Unified SASE goes beyond traditional SASE solutions by converging end-user connectivity with critical networking by incorporating an SD-WAN. SD-WAN quickly became a critical technology for replacing simple routers at branches and campuses with faster, smarter, and more cost-efficient connections to the rest of the network. Adding SD-WAN to a unified SASE solution ensures end-to-end visibility and control, resulting in more optimal performance and faster access to applications for customers.
Unfortunately, early SD-WAN solutions did not seriously consider security. They needed a separate firewall appliance and security solutions that had to operate as an independent overlay, which diminished the value of the flexibility that SD-WAN provided. Cybersecurity vendors like Fortinet solved this problem by building enterprise-class secure SD-WAN directly into the firewall.
As SaaS applications became more popular, a cloud access security broker (CASB) based on API access was also added. When CASB was tied to SWG, the solution became cloud-based and known as SSE. SSE plays a critical role in the unified SASE solution.
Zero-trust network access (ZTNA) is also a key component of unified SASE. It provides application-specific access, replacing implicit trust with explicit access based on user and device identity, context, continuous endpoint posture monitoring, and adaptive granular access to specific applications. ZTNA is used in conjunction with SSE to replace or complement remote access via VPN.
With unified SASE, network security and endpoint security must be intrinsically connected. VPN, SASE, and ZTNA ensure that endpoint devices function as an extension of the network. There also needs to be a digital experience monitoring (DEM) element to measure end-to-end experience. And, of course, it should include an endpoint protection platform (EPP) and endpoint detection and response (EDR) functionality along with agentless options.
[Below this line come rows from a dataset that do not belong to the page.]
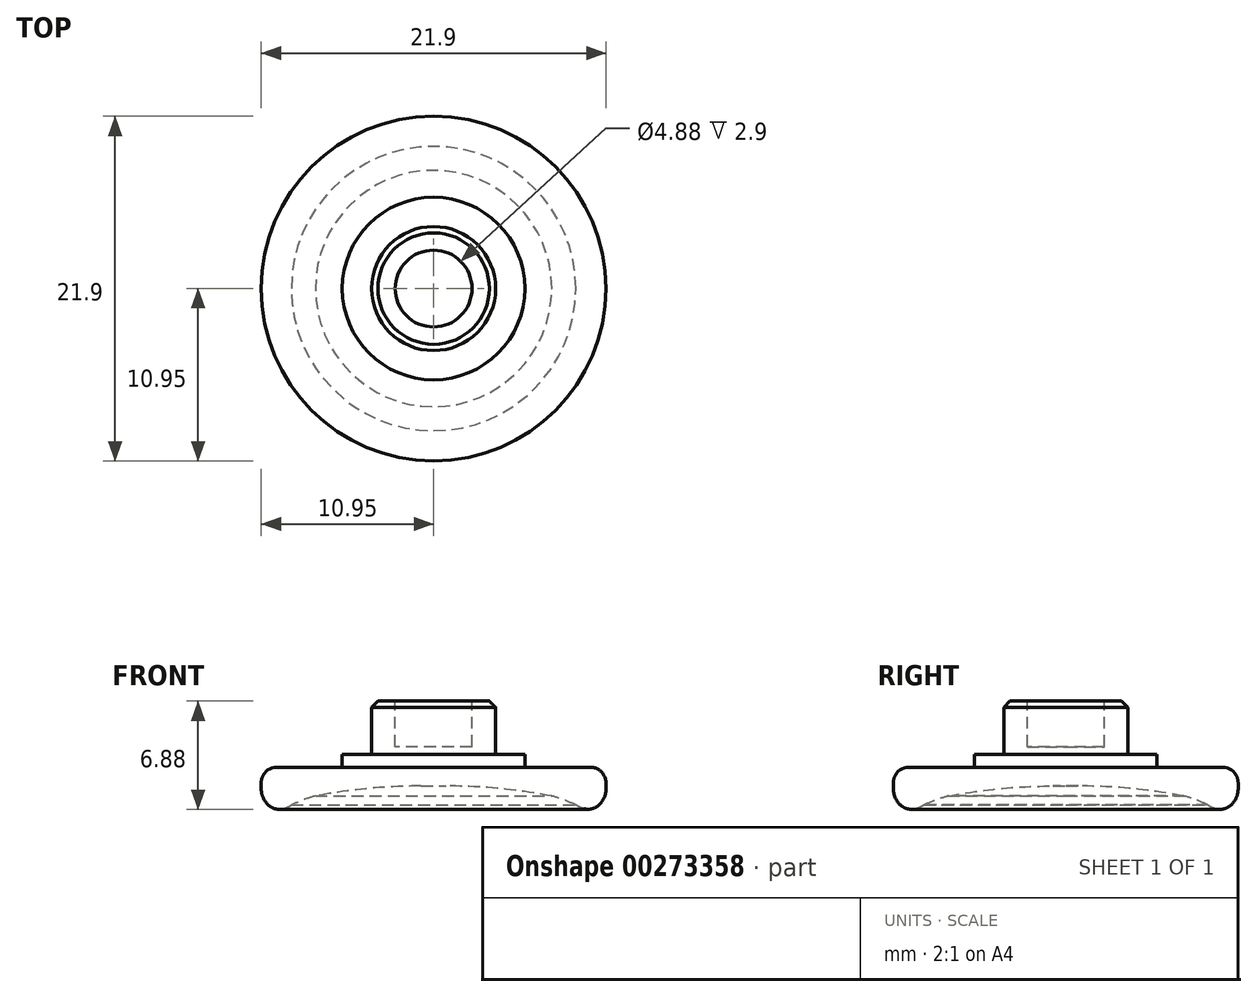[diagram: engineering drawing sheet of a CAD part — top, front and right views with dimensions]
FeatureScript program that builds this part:
annotation { "Feature Type Name" : "Feature", "Feature Type Description" : "" }
export const myFeature = defineFeature(function(context is Context, id is Id, definition is map)
    precondition{}
    {
        {
            var Q0;
            Q0=qCreatedBy(makeId("Top.planeOp"),FACE);
            var sketch = newSketch(context, id + "F0", { "sketchPlane" : qUnion([Q0])});
            skCircle(sketch, "E0", {"center": v(0, 0) * mm, "radius": 10.95 * mm});
            skSolve(sketch);
        }
        {
            var Q0;
            Q0=makeQuery(id+"F0.imprint","IMPRINT",FACE,{"disambiguationData":[TD([[makeQuery(id+"F0.imprint","IMPRINT",EDGE,{"derivedFrom":sQuery(id+"F0.wireOp",EDGE,"E0")}),1.0]])]});
            extrude(context, id + "F1", {"entities" : qUnion([Q0]), "depth" : 2.7 * mm});
        }
        {
            var Q0;
            Q0=makeQuery(id+"F1.opExtrude","CAP_FACE",FACE,{"disambiguationData":[OSD([sQuery(id+"F0.wireOp",EDGE,"E0")])],"isStart":false});
            var sketch = newSketch(context, id + "F2", { "sketchPlane" : qUnion([Q0])});
            skCircle(sketch, "E1", {"center": v(0, 0) * mm, "radius": 3.94 * mm});
            skSolve(sketch);
        }
        {
            var Q0;
            Q0=makeQuery(id+"F2.imprint","IMPRINT",FACE,{"disambiguationData":[TD([[makeQuery(id+"F2.imprint","IMPRINT",EDGE,{"derivedFrom":sQuery(id+"F2.wireOp",EDGE,"E1")}),1.0]])]});
            extrude(context, id + "F3", {"entities" : qUnion([Q0]), "operationType" : NewBodyOperationType.ADD, "depth" : 4.2 * mm, "offsetDistance" : 25 * mm});
        }
        {
            var Q0;
            Q0=makeQuery(id+"F1.opExtrude","CAP_EDGE",EDGE,{"disambiguationData":[OSD([sQuery(id+"F0.wireOp",EDGE,"E0")])],"isStart":false});
            fillet(context, id + "F4", {"entities" : qUnion([Q0]), "radius" : 1 * mm, "tangentPropagation" : true, "allowEdgeOverflow" : false});
        }
        {
            var Q0;
            Q0=makeQuery(id+"F1.opExtrude","CAP_FACE",FACE,{"disambiguationData":[OSD([sQuery(id+"F0.wireOp",EDGE,"E0")])],"isStart":false});
            var sketch = newSketch(context, id + "F5", { "sketchPlane" : qUnion([Q0])});
            skCircle(sketch, "E2", {"center": v(0, 0) * mm, "radius": 5.8 * mm});
            skSolve(sketch);
        }
        {
            var Q0;
            Q0=makeQuery(id+"F5.imprint","IMPRINT",FACE,{"disambiguationData":[TD([[makeQuery(id+"F5.imprint","IMPRINT",EDGE,{"derivedFrom":sQuery(id+"F5.wireOp",EDGE,"E2")}),1.0]])]});
            extrude(context, id + "F6", {"entities" : qUnion([Q0]), "operationType" : NewBodyOperationType.ADD, "depth" : .8 * mm, "offsetDistance" : 25 * mm});
        }
        {
            var Q0;
            Q0=makeQuery(id+"F3.opExtrude","CAP_FACE",FACE,{"disambiguationData":[OSD([sQuery(id+"F2.wireOp",EDGE,"E1")])],"isStart":false});
            var sketch = newSketch(context, id + "F7", { "sketchPlane" : qUnion([Q0])});
            skCircle(sketch, "E3", {"center": v(0, 0) * mm, "radius": 2.44 * mm});
            skSolve(sketch);
        }
        {
            var Q0;
            Q0=makeQuery(id+"F7.imprint","IMPRINT",FACE,{"disambiguationData":[TD([[makeQuery(id+"F7.imprint","IMPRINT",EDGE,{"derivedFrom":sQuery(id+"F7.wireOp",EDGE,"E3")}),1.0]])]});
            extrude(context, id + "F8", {"entities" : qUnion([Q0]), "operationType" : NewBodyOperationType.REMOVE, "oppositeDirection" : true, "depth" : 2.9 * mm, "offsetDistance" : 25 * mm});
        }
        {
            var Q0;
            Q0=qCreatedBy(makeId("Right.planeOp"),FACE);
            var sketch = newSketch(context, id + "F9", { "sketchPlane" : qUnion([Q0])});
            skLineSegment(sketch, "E4", {"start": v(0, 0) * mm, "end": v(0, 1.5) * mm});
            skLineSegment(sketch, "E5", {"start": v(0, 1.5) * mm, "end": v(-0.8, 1.5) * mm});
            skLineSegment(sketch, "E6", {"start": v(0, 0) * mm, "end": v(0, -0.4) * mm});
            skLineSegment(sketch, "E7", {"start": v(0, 0) * mm, "end": v(0, -5.92) * mm});
            skLineSegment(sketch, "E8", {"start": v(-11.4, 0) * mm, "end": v(-10, 0) * mm, "construction": true});
            skLineSegment(sketch, "E9", {"start": v(0, -0.4) * mm, "end": v(-10, -0.4) * mm});
            skLineSegment(sketch, "E10", {"start": v(-10, -0.4) * mm, "end": v(-10, 0) * mm});
            skArc(sketch, "E11", {"start": v(-0.8, 1.5) * mm, "mid": v(-4.17, 1.34) * mm, "end": v(-7.5, 0.87) * mm});
            skArc(sketch, "E12", {"start": v(-10, 0) * mm, "mid": v(-9.5, 0.08) * mm, "end": v(-9.03, 0.3) * mm});
            skArc(sketch, "E13", {"start": v(-7.5, 0.87) * mm, "mid": v(-8.28, 0.62) * mm, "end": v(-9.03, 0.3) * mm});
            skSolve(sketch);
        }
        {
            var Q0;
            {var subQ1=sQuery(id+"F9.wireOp",EDGE,"E4");Q0=makeQuery(id+"F9.imprint","IMPRINT",FACE,{"disambiguationData":[TD([[makeQuery(id+"F9.imprint","IMPRINT",EDGE,{"derivedFrom":subQ1}),1.0]])]});}
            var Q1;
            Q1=sQuery(id+"F9.wireOp",EDGE,"E7");
            revolve(context, id + "F10", {"operationType" : NewBodyOperationType.REMOVE, "entities" : qUnion([Q0]), "axis" : qUnion([Q1]), "revolveType" : RevolveType.FULL, "oppositeDirection" : true});
        }
        {
            var Q0;
            Q0=makeQuery(id+"F1.opExtrude","CAP_EDGE",EDGE,{"disambiguationData":[OSD([sQuery(id+"F0.wireOp",EDGE,"E0")])],"isStart":true});
            fillet(context, id + "F11", {"entities" : qUnion([Q0]), "radius" : 1.4 * mm, "tangentPropagation" : true, "allowEdgeOverflow" : false});
        }
        {
            var Q0;
            Q0=makeQuery(id+"F3.opExtrude","CAP_EDGE",EDGE,{"disambiguationData":[OSD([sQuery(id+"F2.wireOp",EDGE,"E1")])],"isStart":false});
            chamfer(context, id + "F12", {"entities" : qUnion([Q0]), "width" : .4 * mm, "tangentPropagation" : true});
        }
        {
            var Q0;
            Q0=makeQuery(id+"F11.opFillet","BLEND_EDGE",EDGE,{"blendedFrom":[makeQuery(id+"F1.opExtrude","CAP_EDGE",EDGE,{"disambiguationData":[OSD([sQuery(id+"F0.wireOp",EDGE,"E0")])],"isStart":true}),makeQuery(id+"F10.boolean.opBoolean","COPY",FACE,{"derivedFrom":makeQuery(id+"F10.opRevolve","SWEPT_FACE",FACE,{"disambiguationData":[OSD([sQuery(id+"F9.wireOp",EDGE,"E12")])]})})],"blendedInto":[makeQuery(id+"F10.boolean.opBoolean","COPY",FACE,{"derivedFrom":makeQuery(id+"F10.opRevolve","SWEPT_FACE",FACE,{"disambiguationData":[OSD([sQuery(id+"F9.wireOp",EDGE,"E12")])]})})]});
            fillet(context, id + "F13", {"entities" : qUnion([Q0]), "radius" : 1 * mm, "tangentPropagation" : true, "allowEdgeOverflow" : false});
        }
    });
The critical elements of unified SASE
Unfortunately, most vendors are not taking an integrated approach to SASE. Instead, they are building their platforms by acquiring companies and bolting on their technologies. While this may look attractive on the surface, it’s not really a platform underneath, which means things don’t really work together in the way they need to, making end-to-end visibility and control very difficult to achieve. Indeed, not all platforms are equal.
A true unified SASE platform should use a single operating system, a unified client, a single analytics engine, and a single policy engine that can run on physical and virtual appliances, in the cloud (including all major cloud-provider platforms), and as-a-Service. It should also be powered by integrated threat intelligence and AI.
By integrating protections designed for clouds, connections, networks, and endpoint devices into a unified security strategy, this third era of network security expands security to every edge. The integrated, platform-based approach of Unified SASE enables organizations to build and evolve their networks as they need, allowing them to respond to business demands without compromising security, performance, or user experience. Its innate adaptability also provides a path forward to meet the next era of cybersecurity challenges.